For Highline BETA it’s too early to tell. I’m certain I’ll make mistakes–it’s inevitable–but so far I don’t think I have. But if you want to go down memory lane a bit, then the first thing that pops into my head is Standout Jobs. I wrote a post-mortem about Standout Jobs back in 2010 and just the other day someone thanked me for doing so; it encouraged her to share her own stories of failure. I definitely made more mistakes during Standout Jobs and made more incorrect assumptions than I’d like to remember! Of course it’s really important to remember those mistakes and false assumptions so I don’t repeat them.

Q: What development, event, or new understanding since you started has had the most impact on your original plan? How has your plan changed in response?

There hasn’t been one thing just yet with Highline BETA, but I can tell you that Marcus and I have iterated many times on the business model and our strategy since we first got together to talk about it.

It’s easy to assume when you see something launch that it looks “all put together and ready to go,” but the truth is that months of work and back-and-forth discussion/debate, etc. goes into anything you see that’s live. That’s certainly true for Highline BETA. We’re also very cognizant of the fact that nothing is set in stone and many things will change.

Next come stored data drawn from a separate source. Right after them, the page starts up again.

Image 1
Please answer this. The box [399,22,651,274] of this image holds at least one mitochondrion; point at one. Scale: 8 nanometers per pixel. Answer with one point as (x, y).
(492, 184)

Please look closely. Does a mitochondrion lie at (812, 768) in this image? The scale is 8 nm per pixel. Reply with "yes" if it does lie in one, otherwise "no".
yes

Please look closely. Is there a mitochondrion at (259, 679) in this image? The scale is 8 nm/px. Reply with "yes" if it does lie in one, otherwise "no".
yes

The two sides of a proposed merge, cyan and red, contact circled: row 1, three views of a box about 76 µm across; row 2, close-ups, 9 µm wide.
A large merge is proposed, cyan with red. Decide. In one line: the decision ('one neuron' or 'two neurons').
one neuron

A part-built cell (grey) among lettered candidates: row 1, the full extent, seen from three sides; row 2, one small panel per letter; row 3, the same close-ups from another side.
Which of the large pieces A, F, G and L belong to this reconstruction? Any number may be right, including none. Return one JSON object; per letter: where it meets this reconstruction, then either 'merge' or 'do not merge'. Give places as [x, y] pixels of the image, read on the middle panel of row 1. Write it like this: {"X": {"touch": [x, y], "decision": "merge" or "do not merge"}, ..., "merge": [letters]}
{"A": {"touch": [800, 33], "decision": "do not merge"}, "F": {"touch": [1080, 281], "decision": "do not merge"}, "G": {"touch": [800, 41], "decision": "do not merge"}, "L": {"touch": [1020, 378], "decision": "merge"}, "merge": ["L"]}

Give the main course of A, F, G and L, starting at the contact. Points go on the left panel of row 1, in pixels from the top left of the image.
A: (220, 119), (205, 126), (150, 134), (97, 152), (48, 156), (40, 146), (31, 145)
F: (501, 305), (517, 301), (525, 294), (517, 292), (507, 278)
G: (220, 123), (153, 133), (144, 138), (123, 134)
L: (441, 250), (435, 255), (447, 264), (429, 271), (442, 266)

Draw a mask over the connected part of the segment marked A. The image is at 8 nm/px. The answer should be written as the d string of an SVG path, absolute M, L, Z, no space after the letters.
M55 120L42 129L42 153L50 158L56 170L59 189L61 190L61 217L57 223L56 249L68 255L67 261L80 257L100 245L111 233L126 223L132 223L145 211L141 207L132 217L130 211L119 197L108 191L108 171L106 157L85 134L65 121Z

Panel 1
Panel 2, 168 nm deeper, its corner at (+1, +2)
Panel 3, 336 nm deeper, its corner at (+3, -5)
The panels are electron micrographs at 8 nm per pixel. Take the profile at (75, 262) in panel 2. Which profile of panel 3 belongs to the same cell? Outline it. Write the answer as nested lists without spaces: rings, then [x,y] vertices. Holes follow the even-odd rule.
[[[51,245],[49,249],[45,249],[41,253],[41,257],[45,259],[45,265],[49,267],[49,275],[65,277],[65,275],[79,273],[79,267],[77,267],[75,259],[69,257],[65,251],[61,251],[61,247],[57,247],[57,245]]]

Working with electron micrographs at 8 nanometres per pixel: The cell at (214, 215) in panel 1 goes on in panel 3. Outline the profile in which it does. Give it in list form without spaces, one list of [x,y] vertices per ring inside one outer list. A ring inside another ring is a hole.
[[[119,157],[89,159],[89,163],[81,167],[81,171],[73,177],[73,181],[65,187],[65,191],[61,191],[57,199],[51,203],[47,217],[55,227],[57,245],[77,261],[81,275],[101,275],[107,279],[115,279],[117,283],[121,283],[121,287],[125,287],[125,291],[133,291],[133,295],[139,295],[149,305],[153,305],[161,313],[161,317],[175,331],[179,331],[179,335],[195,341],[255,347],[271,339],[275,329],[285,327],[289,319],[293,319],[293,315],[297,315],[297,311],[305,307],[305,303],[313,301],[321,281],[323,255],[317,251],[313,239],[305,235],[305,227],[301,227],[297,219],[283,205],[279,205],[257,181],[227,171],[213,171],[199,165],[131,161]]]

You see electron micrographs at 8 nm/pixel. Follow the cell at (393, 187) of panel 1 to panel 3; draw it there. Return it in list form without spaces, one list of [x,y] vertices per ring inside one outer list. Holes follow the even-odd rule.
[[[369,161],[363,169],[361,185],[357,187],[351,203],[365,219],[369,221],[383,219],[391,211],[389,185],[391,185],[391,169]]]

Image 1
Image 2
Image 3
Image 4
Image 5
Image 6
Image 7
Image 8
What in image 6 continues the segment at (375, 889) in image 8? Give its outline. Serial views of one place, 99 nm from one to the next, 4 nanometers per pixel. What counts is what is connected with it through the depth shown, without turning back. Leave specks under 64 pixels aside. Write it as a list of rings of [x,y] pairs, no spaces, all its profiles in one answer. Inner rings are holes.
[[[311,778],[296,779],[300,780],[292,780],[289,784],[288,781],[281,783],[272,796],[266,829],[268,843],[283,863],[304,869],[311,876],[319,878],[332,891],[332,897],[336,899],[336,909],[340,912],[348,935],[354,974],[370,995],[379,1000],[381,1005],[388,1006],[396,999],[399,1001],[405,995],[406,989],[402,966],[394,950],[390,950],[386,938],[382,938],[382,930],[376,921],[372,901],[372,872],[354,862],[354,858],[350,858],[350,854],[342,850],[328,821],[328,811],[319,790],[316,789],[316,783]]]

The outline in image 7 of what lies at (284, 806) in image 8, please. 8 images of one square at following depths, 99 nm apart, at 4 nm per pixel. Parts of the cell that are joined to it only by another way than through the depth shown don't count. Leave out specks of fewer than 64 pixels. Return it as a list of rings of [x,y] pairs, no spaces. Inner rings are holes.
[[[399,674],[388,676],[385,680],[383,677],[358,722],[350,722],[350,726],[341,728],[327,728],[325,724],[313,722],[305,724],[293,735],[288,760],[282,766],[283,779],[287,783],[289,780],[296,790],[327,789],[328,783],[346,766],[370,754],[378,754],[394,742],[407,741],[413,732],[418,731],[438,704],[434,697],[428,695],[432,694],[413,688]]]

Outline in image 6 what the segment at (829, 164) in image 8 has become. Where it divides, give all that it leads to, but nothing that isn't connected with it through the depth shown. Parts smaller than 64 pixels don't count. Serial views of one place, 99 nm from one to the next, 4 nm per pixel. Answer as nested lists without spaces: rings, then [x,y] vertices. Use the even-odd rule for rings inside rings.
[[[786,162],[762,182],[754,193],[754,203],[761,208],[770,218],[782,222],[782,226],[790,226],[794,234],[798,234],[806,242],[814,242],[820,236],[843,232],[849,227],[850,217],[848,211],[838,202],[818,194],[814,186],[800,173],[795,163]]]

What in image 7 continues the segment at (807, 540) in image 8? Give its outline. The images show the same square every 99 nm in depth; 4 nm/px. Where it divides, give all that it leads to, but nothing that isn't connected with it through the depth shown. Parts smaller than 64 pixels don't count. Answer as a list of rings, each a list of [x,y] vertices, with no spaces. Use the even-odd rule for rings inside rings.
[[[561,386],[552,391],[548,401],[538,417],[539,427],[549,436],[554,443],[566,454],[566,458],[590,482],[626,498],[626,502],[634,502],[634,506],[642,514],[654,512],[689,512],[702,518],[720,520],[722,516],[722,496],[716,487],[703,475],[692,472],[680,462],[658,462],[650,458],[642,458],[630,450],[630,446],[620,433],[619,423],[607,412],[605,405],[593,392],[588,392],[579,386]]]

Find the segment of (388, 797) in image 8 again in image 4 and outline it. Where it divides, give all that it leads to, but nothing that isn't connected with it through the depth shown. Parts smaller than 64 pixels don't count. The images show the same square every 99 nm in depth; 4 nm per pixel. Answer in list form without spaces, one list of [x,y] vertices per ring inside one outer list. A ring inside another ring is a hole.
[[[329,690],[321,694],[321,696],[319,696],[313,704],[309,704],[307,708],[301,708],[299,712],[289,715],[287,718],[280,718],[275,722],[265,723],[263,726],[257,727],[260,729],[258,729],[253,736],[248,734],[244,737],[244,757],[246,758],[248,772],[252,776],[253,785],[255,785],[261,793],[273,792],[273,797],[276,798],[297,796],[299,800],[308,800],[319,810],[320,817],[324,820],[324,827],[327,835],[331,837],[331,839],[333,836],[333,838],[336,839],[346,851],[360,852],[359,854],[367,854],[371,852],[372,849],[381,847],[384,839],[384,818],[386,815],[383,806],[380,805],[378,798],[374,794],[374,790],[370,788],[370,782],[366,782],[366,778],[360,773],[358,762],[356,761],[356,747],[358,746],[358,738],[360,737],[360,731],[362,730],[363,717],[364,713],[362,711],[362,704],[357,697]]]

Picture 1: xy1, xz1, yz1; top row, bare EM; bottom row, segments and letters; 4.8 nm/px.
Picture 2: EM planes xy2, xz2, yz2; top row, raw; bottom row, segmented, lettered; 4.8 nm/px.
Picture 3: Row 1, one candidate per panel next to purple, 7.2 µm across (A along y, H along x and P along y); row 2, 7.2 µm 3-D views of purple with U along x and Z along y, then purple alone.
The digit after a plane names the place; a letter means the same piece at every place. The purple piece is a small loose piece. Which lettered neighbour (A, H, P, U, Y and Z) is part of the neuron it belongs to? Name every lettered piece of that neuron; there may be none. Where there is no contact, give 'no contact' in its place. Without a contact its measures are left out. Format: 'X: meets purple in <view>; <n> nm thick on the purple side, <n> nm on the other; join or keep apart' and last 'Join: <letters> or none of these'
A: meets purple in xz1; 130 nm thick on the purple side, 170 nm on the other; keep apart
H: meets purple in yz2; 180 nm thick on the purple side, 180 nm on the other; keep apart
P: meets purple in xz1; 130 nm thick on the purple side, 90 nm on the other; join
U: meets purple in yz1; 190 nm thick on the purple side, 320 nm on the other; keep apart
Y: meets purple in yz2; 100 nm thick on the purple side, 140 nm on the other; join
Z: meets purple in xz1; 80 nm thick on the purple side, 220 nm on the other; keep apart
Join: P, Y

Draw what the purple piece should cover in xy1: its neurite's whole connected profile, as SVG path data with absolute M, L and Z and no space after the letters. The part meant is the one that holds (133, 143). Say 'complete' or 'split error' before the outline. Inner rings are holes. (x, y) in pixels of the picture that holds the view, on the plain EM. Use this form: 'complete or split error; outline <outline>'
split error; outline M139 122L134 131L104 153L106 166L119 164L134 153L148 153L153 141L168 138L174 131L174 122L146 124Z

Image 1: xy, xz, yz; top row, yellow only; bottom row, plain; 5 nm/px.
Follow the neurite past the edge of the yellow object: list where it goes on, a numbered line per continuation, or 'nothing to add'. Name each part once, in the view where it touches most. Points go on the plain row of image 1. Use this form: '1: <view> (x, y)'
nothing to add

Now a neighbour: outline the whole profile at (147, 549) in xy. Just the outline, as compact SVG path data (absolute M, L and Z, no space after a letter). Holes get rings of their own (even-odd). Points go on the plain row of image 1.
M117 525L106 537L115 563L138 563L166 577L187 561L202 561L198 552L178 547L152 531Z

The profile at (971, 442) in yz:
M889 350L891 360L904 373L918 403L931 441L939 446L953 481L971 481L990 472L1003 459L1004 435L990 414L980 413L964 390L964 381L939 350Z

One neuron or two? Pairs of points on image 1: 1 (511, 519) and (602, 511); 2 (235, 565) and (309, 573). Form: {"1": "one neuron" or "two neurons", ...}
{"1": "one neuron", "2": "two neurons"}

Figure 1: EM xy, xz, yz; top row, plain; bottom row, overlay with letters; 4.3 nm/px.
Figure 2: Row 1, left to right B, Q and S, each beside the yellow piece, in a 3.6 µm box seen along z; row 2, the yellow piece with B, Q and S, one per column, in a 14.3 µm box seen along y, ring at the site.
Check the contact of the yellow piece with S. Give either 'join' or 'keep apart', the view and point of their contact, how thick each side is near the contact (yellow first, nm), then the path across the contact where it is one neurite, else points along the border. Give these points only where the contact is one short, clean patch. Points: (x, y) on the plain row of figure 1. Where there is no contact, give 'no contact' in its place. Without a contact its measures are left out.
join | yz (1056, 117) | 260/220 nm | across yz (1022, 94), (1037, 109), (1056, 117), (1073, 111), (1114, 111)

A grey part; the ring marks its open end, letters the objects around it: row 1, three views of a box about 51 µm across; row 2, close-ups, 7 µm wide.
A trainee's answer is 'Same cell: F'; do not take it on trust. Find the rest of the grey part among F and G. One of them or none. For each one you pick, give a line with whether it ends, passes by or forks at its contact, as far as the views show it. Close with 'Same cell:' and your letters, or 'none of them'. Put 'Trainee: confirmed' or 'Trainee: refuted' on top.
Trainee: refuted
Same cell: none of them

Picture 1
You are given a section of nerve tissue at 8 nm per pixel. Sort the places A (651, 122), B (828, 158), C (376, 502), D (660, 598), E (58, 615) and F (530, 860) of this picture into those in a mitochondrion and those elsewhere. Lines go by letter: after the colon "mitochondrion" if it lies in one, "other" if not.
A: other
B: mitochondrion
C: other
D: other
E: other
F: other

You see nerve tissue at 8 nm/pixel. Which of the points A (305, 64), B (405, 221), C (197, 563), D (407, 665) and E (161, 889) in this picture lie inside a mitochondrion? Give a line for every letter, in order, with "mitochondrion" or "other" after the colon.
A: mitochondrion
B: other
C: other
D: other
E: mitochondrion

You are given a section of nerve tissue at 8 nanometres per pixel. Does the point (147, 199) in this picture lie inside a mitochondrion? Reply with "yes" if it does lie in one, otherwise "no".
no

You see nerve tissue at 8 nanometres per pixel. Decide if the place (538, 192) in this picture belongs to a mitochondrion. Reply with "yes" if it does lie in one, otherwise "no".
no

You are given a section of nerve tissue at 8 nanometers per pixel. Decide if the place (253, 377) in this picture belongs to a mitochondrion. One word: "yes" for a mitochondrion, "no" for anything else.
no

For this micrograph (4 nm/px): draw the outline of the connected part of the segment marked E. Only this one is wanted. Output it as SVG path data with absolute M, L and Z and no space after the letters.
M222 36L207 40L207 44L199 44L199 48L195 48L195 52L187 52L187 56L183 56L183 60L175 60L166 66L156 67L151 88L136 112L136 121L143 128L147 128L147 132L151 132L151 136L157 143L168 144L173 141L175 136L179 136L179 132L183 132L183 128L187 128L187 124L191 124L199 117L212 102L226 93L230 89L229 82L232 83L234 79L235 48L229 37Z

One thing we’re trying very hard to remind ourselves about is our purpose and mission for Highline BETA. It’s so easy to get distracted. It’s so easy to chase “shiny objects” and go in directions that ultimately don’t get you to where you want to go. You need a strong vision of what you want to accomplish. The path to get there will zig zag, but without a strong vision, you’ll get lost very easily. For Highline BETA the vision is to create an awesome portfolio of startups through the co-creation process and through partnerships with large companies.

Our vision is to accelerate corporate innovation in a way that’s never been accomplished. Our vision is to prove our hypothesis (corporate customers + venture-backable founders + pre-seed capital = better startups) and scale it. We’ll see what happens.